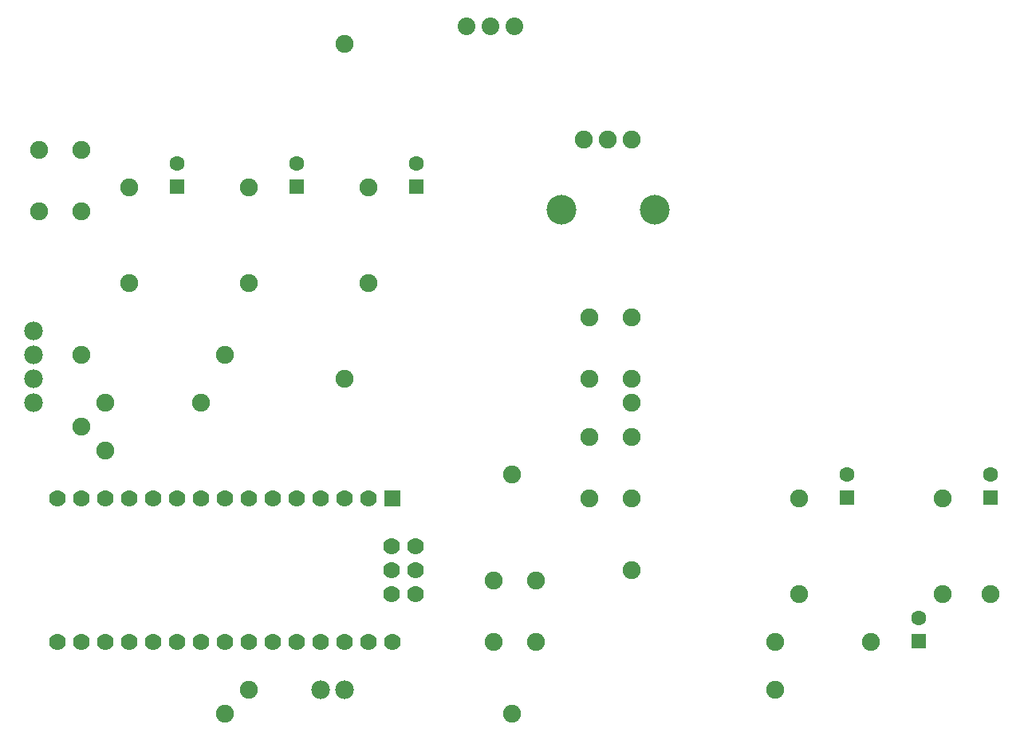
<source format=gtl>
G04 MADE WITH FRITZING*
G04 WWW.FRITZING.ORG*
G04 DOUBLE SIDED*
G04 HOLES PLATED*
G04 CONTOUR ON CENTER OF CONTOUR VECTOR*
%ASAXBY*%
%FSLAX23Y23*%
%MOIN*%
%OFA0B0*%
%SFA1.0B1.0*%
%ADD10C,0.075000*%
%ADD11C,0.070000*%
%ADD12C,0.078000*%
%ADD13C,0.062992*%
%ADD14C,0.074667*%
%ADD15C,0.074695*%
%ADD16C,0.124033*%
%ADD17C,0.073749*%
%ADD18R,0.070000X0.069958*%
%ADD19R,0.062992X0.062992*%
%LNCOPPER1*%
G90*
G70*
G54D10*
X669Y1473D03*
X3469Y473D03*
X1269Y473D03*
X2869Y1673D03*
X1169Y373D03*
X2869Y973D03*
X669Y1673D03*
X1069Y1673D03*
X569Y1873D03*
X1169Y1873D03*
X569Y1573D03*
X4369Y873D03*
X1669Y3173D03*
X1669Y1773D03*
X2369Y1373D03*
X2369Y373D03*
G54D11*
X1869Y1273D03*
X1769Y1273D03*
X1669Y1273D03*
X1569Y1273D03*
X1469Y1273D03*
X1369Y1273D03*
X1269Y1273D03*
X1169Y1273D03*
X1069Y1273D03*
X969Y1273D03*
X869Y1273D03*
X769Y1273D03*
X669Y1273D03*
X569Y1273D03*
X469Y1273D03*
X1869Y673D03*
X1769Y673D03*
X1669Y673D03*
X1569Y673D03*
X1469Y673D03*
X1369Y673D03*
X1269Y673D03*
X1169Y673D03*
X1069Y673D03*
X969Y673D03*
X869Y673D03*
X769Y673D03*
X669Y673D03*
X569Y673D03*
X469Y673D03*
X1965Y1072D03*
X1865Y1072D03*
X1965Y972D03*
X1865Y972D03*
X1965Y872D03*
X1865Y872D03*
G54D12*
X1569Y473D03*
X1669Y473D03*
X369Y1973D03*
X369Y1873D03*
X369Y1773D03*
X369Y1673D03*
G54D13*
X4069Y674D03*
X4069Y773D03*
X969Y2574D03*
X969Y2673D03*
X1469Y2574D03*
X1469Y2673D03*
X1969Y2574D03*
X1969Y2673D03*
X4369Y1274D03*
X4369Y1373D03*
X3769Y1274D03*
X3769Y1373D03*
G54D10*
X3469Y673D03*
X3869Y673D03*
X769Y2173D03*
X769Y2573D03*
X1269Y2173D03*
X1269Y2573D03*
X1769Y2173D03*
X1769Y2573D03*
X4169Y873D03*
X4169Y1273D03*
X3569Y873D03*
X3569Y1273D03*
G54D14*
X2869Y2773D03*
X2769Y2773D03*
G54D15*
X2669Y2773D03*
G54D16*
X2964Y2477D03*
X2575Y2477D03*
G54D10*
X2292Y673D03*
X2292Y929D03*
X2469Y673D03*
X2469Y929D03*
X2692Y1773D03*
X2692Y2029D03*
X2869Y1773D03*
X2869Y2029D03*
X392Y2473D03*
X392Y2729D03*
X569Y2473D03*
X569Y2729D03*
X2692Y1273D03*
X2692Y1529D03*
X2869Y1273D03*
X2869Y1529D03*
G54D17*
X2178Y3245D03*
X2278Y3245D03*
X2378Y3245D03*
G54D18*
X1869Y1273D03*
G54D19*
X4069Y674D03*
X969Y2574D03*
X1469Y2574D03*
X1969Y2574D03*
X4369Y1274D03*
X3769Y1274D03*
G04 End of Copper1*
M02*
</source>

What the task asks
Lines to set down from above: the line with "X969Y673D03*", the line with "X2964Y2477D03*", and every line between, each exactly as written.

Answer to this exercise
X969Y673D03*
X869Y673D03*
X769Y673D03*
X669Y673D03*
X569Y673D03*
X469Y673D03*
X1965Y1072D03*
X1865Y1072D03*
X1965Y972D03*
X1865Y972D03*
X1965Y872D03*
X1865Y872D03*
G54D12*
X1569Y473D03*
X1669Y473D03*
X369Y1973D03*
X369Y1873D03*
X369Y1773D03*
X369Y1673D03*
G54D13*
X4069Y674D03*
X4069Y773D03*
X969Y2574D03*
X969Y2673D03*
X1469Y2574D03*
X1469Y2673D03*
X1969Y2574D03*
X1969Y2673D03*
X4369Y1274D03*
X4369Y1373D03*
X3769Y1274D03*
X3769Y1373D03*
G54D10*
X3469Y673D03*
X3869Y673D03*
X769Y2173D03*
X769Y2573D03*
X1269Y2173D03*
X1269Y2573D03*
X1769Y2173D03*
X1769Y2573D03*
X4169Y873D03*
X4169Y1273D03*
X3569Y873D03*
X3569Y1273D03*
G54D14*
X2869Y2773D03*
X2769Y2773D03*
G54D15*
X2669Y2773D03*
G54D16*
X2964Y2477D03*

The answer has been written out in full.